Di Armando Torno
Ne I fratelli Karamazov di Fëdor Dostoevskij il primogenito di famiglia, Dmitrij o Mitja, cita il fisiologo francese Claude Bernard come simbolo della scienza atea e nichilista. Non è un riferimento casuale. Lo scienziato era morto nel 1878, un anno prima che il celebre romanzo cominciasse a uscire a puntate sul «Russkij vestnik», «Il messaggero russo». Il suo nome, tra l’altro, figura fra i fondatori della medicina sperimentale; inoltre, egli diventerà noto per aver praticato e sostenuto la vivisezione. Non manca chi vede nell’opera di Bernard la svolta che pone fine all’antico connubio tra filosofia e medicina.
Non possiamo riportare le numerose valutazioni, ma è certo che il medesimo Bernard nel suo libro Introduction à l’étude de la médecine expérimentale (Parigi 1865) si occupò di vivisezione ricorrendo all’autorità di Galeno, per nobilitarla dal punto di vista scientifico. Già, Galeno: vissuto nel II secolo della nostra era, la praticò sulle scimmie e sui maiali, vantava tra i suoi pazienti degli imperatori e lasciò un’opera dal titolo Il miglior medico è anche filosofo.
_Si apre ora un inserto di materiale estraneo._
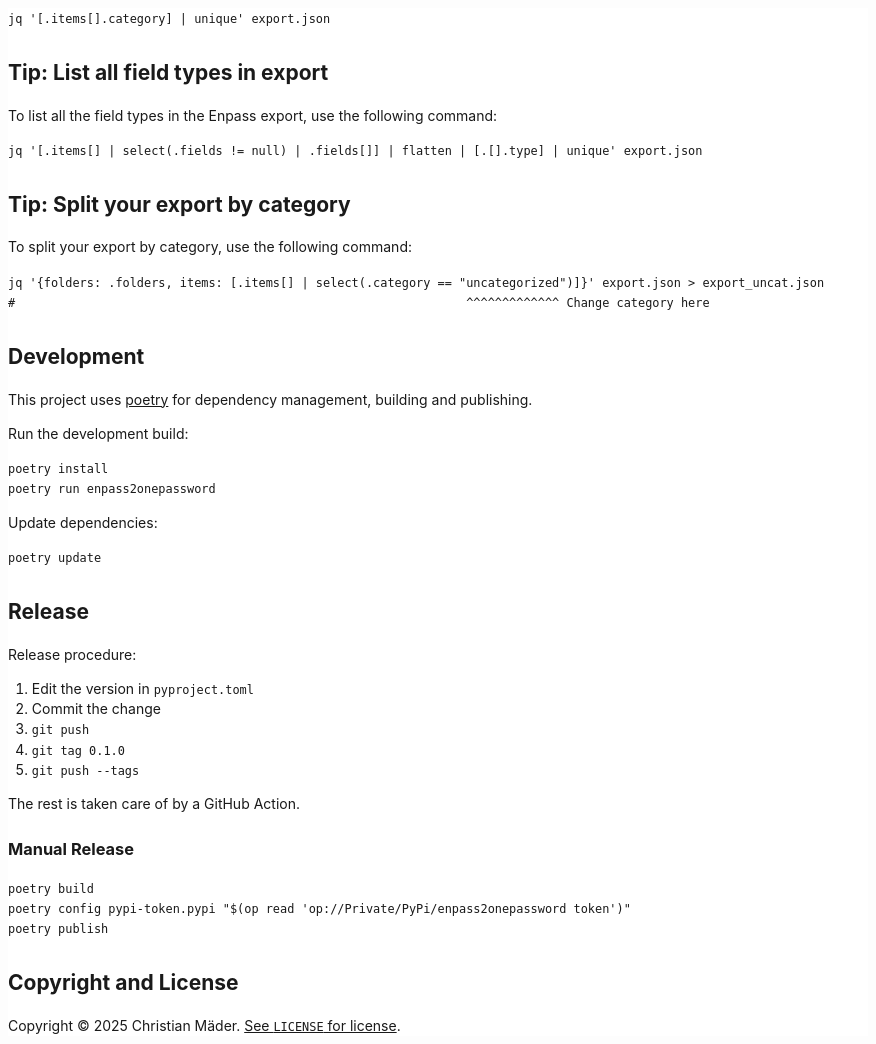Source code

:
 ```shell
jq '[.items[].category] | unique' export.json
```

## Tip: List all field types in export

To list all the field types in the Enpass export, use the following command:

```shell
jq '[.items[] | select(.fields != null) | .fields[]] | flatten | [.[].type] | unique' export.json
```

## Tip: Split your export by category

To split your export by category, use the following command:

```shell
jq '{folders: .folders, items: [.items[] | select(.category == "uncategorized")]}' export.json > export_uncat.json
#                                                               ^^^^^^^^^^^^^ Change category here
```

## Development

This project uses [poetry][poetry] for dependency management, building and publishing.

Run the development build:

```shell
poetry install
poetry run enpass2onepassword
```

Update dependencies:

```shell
poetry update
```

[poetry]: https://python-poetry.org/

## Release

Release procedure:

1. Edit the version in `pyproject.toml`
2. Commit the change
3. `git push`
4. `git tag 0.1.0`
5. `git push --tags`

The rest is taken care of by a GitHub Action.

### Manual Release

```shell
poetry build
poetry config pypi-token.pypi "$(op read 'op://Private/PyPi/enpass2onepassword token')"
poetry publish
```

## Copyright and License

Copyright © 2025 Christian Mäder.
[See `LICENSE` for license](./LICENSE).


[py]: https://www.python.org/downloads/
[op-vault]: https://my.1password.eu/vaults/new/custom
[op-docs-vault]: https://support.1password.com/create-share-vaults/
[op-sa]: https://my.1password.eu/developer-tools/infrastructure-secrets/serviceaccount/
[op-docs-sa]: https://developer.1password.com/docs/sdks/setup-tutorial
[gh-op-139]: https://github.com/1Password/onepassword-sdk-python/issues/139
[gh-op-140]: https://github.com/1Password/onepassword-sdk-python/issues/140
[gh-op-141]: https://github.com/1Password/onepassword-sdk-python/issues/141
[gh-op-142]: https://github.com/1Password/onepassword-sdk-python/issues/142
[gh-op-143]: https://github.com/1Password/onepassword-sdk-python/issues/143
[op-docs-cli]: https://developer.1password.com/docs/cli/get-started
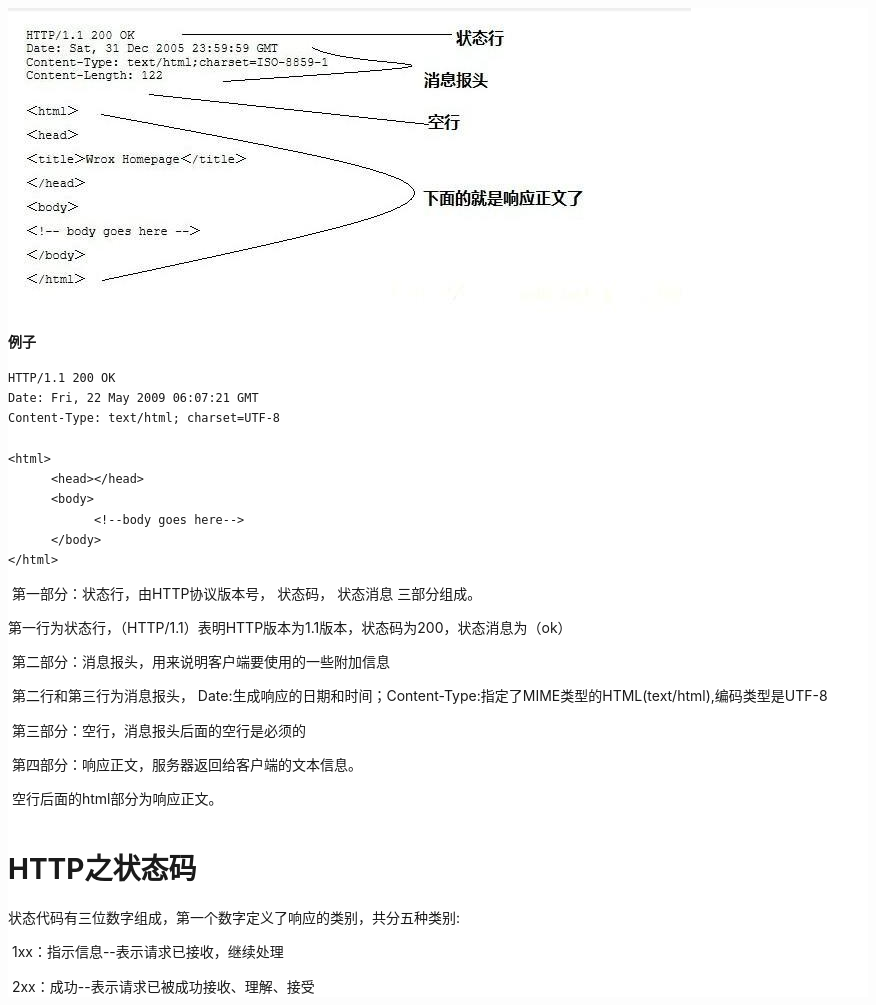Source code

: ![img](imgs/2964446-1c4cab46f270d8ee.jpg)

**例子**

```
HTTP/1.1 200 OK
Date: Fri, 22 May 2009 06:07:21 GMT
Content-Type: text/html; charset=UTF-8

<html>
      <head></head>
      <body>
            <!--body goes here-->
      </body>
</html>
```

​	第一部分：状态行，由HTTP协议版本号， 状态码， 状态消息 三部分组成。

​	第一行为状态行，（HTTP/1.1）表明HTTP版本为1.1版本，状态码为200，状态消息为（ok）

​	第二部分：消息报头，用来说明客户端要使用的一些附加信息

​	第二行和第三行为消息报头，
​	Date:生成响应的日期和时间；Content-Type:指定了MIME类型的HTML(text/html),编码类型是UTF-8

​	第三部分：空行，消息报头后面的空行是必须的

​	第四部分：响应正文，服务器返回给客户端的文本信息。

​	空行后面的html部分为响应正文。

# HTTP之状态码

​	状态代码有三位数字组成，第一个数字定义了响应的类别，共分五种类别:

​	1xx：指示信息--表示请求已接收，继续处理

​	2xx：成功--表示请求已被成功接收、理解、接受
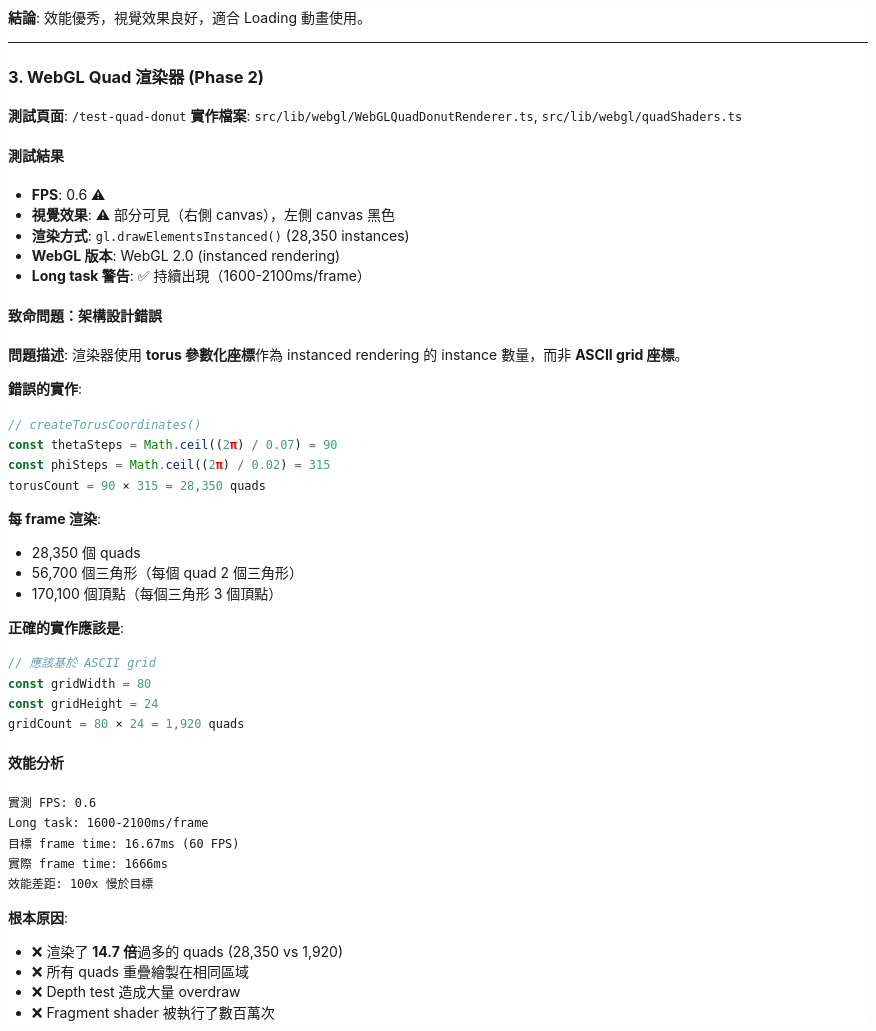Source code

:**結論**: 效能優秀，視覺效果良好，適合 Loading 動畫使用。

---

### 3. WebGL Quad 渲染器 (Phase 2)

**測試頁面**: `/test-quad-donut`
**實作檔案**: `src/lib/webgl/WebGLQuadDonutRenderer.ts`, `src/lib/webgl/quadShaders.ts`

#### 測試結果

- **FPS**: 0.6 ⚠️
- **視覺效果**: ⚠️ 部分可見（右側 canvas），左側 canvas 黑色
- **渲染方式**: `gl.drawElementsInstanced()` (28,350 instances)
- **WebGL 版本**: WebGL 2.0 (instanced rendering)
- **Long task 警告**: ✅ 持續出現（1600-2100ms/frame）

#### 致命問題：架構設計錯誤

**問題描述**:
渲染器使用 **torus 參數化座標**作為 instanced rendering 的 instance 數量，而非 **ASCII grid 座標**。

**錯誤的實作**:
```typescript
// createTorusCoordinates()
const thetaSteps = Math.ceil((2π) / 0.07) = 90
const phiSteps = Math.ceil((2π) / 0.02) = 315
torusCount = 90 × 315 = 28,350 quads
```

**每 frame 渲染**:
- 28,350 個 quads
- 56,700 個三角形（每個 quad 2 個三角形）
- 170,100 個頂點（每個三角形 3 個頂點）

**正確的實作應該是**:
```typescript
// 應該基於 ASCII grid
const gridWidth = 80
const gridHeight = 24
gridCount = 80 × 24 = 1,920 quads
```

#### 效能分析

```
實測 FPS: 0.6
Long task: 1600-2100ms/frame
目標 frame time: 16.67ms (60 FPS)
實際 frame time: 1666ms
效能差距: 100x 慢於目標
```

**根本原因**:
- ❌ 渲染了 **14.7 倍**過多的 quads (28,350 vs 1,920)
- ❌ 所有 quads 重疊繪製在相同區域
- ❌ Depth test 造成大量 overdraw
- ❌ Fragment shader 被執行了數百萬次
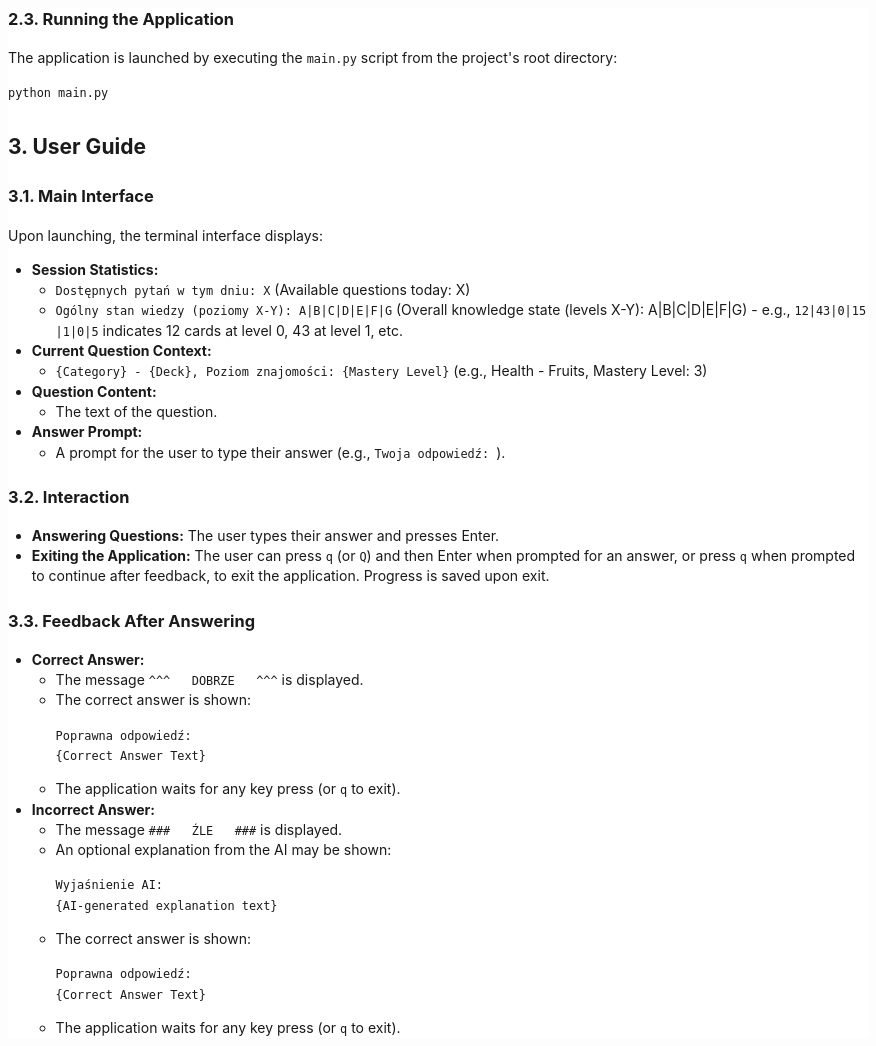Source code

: ### 2.3. Running the Application

The application is launched by executing the `main.py` script from the project's root directory:
```bash
python main.py
```

## 3. User Guide

### 3.1. Main Interface

Upon launching, the terminal interface displays:

*   **Session Statistics:**
    *   `Dostępnych pytań w tym dniu: X` (Available questions today: X)
    *   `Ogólny stan wiedzy (poziomy X-Y): A|B|C|D|E|F|G` (Overall knowledge state (levels X-Y): A|B|C|D|E|F|G) - e.g., `12|43|0|15|1|0|5` indicates 12 cards at level 0, 43 at level 1, etc.
*   **Current Question Context:**
    *   `{Category} - {Deck}, Poziom znajomości: {Mastery Level}` (e.g., Health - Fruits, Mastery Level: 3)
*   **Question Content:**
    *   The text of the question.
*   **Answer Prompt:**
    *   A prompt for the user to type their answer (e.g., `Twoja odpowiedź: `).

### 3.2. Interaction

*   **Answering Questions:** The user types their answer and presses Enter.
*   **Exiting the Application:** The user can press `q` (or `Q`) and then Enter when prompted for an answer, or press `q` when prompted to continue after feedback, to exit the application. Progress is saved upon exit.

### 3.3. Feedback After Answering

*   **Correct Answer:**
    *   The message `^^^   DOBRZE   ^^^` is displayed.
    *   The correct answer is shown:
        ```
        Poprawna odpowiedź:
        {Correct Answer Text}
        ```
    *   The application waits for any key press (or `q` to exit).
*   **Incorrect Answer:**
    *   The message `###   ŹLE   ###` is displayed.
    *   An optional explanation from the AI may be shown:
        ```
        Wyjaśnienie AI:
        {AI-generated explanation text}
        ```
    *   The correct answer is shown:
        ```
        Poprawna odpowiedź:
        {Correct Answer Text}
        ```
    *   The application waits for any key press (or `q` to exit).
Scuserete il gioco dei rimandi, ma vengono alla mente aprendo il libro curato da Carmine Ampolo e Federica Cordano in cui sono raccolti saggi sulla medicina antica di uno dei nostri massimi antichisti, Giovanni Pugliese Carratelli (1911-2010). Non abbiamo lo spazio per elencare le opere cui attese, tuttavia oltre che storico e impareggiabile esperto di culture del mondo mediterraneo, fu maestro per le ricerche sulle tradizioni platoniche e pitagoriche, nonché in numerosi argomenti di medicina greca. Del resto, non è forse vero che il medico e lo storico, identificati in Ippocrate e Tucidide, rivelano una parentela nel metodo d’indagine?
E proprio a questi due sommi è dedicato un saggio di Pugliese Carratelli, apparso nel 1970, che pone in evidenza «il nesso più volte rilevato tra la dottrina tucididea e l’ippocratica»; in altra parte lo studioso si sofferma su Elea, la patria di Parmenide, che i romani chiameranno Velia (siamo nell’attuale provincia di Salerno). I medici qui si definivano “physikoi”, “fisici”, termine che indica sia il medico sia il filosofo della natura. Il loro richiamo a Parmenide, ritenuto appunto “fisico”, non è casuale: nella tradizione araba il pensatore rimeditato nel secolo scorso da Heidegger e Severino era considerato “medico”.
La raccolta dei saggi di Pugliese Carratelli illumina taluni aspetti storici oltre che filosofici. Per esempio, basta leggere un passo come il seguente per rendersene conto: «La fondazione della scuola medica crotoniate non risale necessariamente all’arrivo di Pitagora. È anzi probabile che proprio la rinomanza della scuola abbia indotto il filosofo samio a recarsi a Crotone, che era peraltro legata a Samo da costanti relazioni commerciali. Ma certamente il magistero pitagorico diede nuovo vigore alla scuola e ne accrebbe l’autorità e il prestigio».
Il libro è ricco e non manca di offrire sorprese. L’autore parla tra l’altro dei santuari, celebri per le guarigioni «che miracolosamente vi avvenivano, attribuite a un diretto intervento del dio mentre i pazienti erano immersi in sonno nell’ábaton (la parte non a tutti accessibile) del tempio».
Si può aggiungere che le relazioni di questi miracoli erano scritte su stele, quindi esposte. O avvicinarsi al mitico Asclepio; o cercare le ragioni dell’antica medicina tra scienza e magia. Dobbiamo però limitarci a cenni e ricordare che i curatori, oltre ad aver svolto un ottimo lavoro, hanno premesso ai saggi un’importante bibliografia degli scritti del maestro.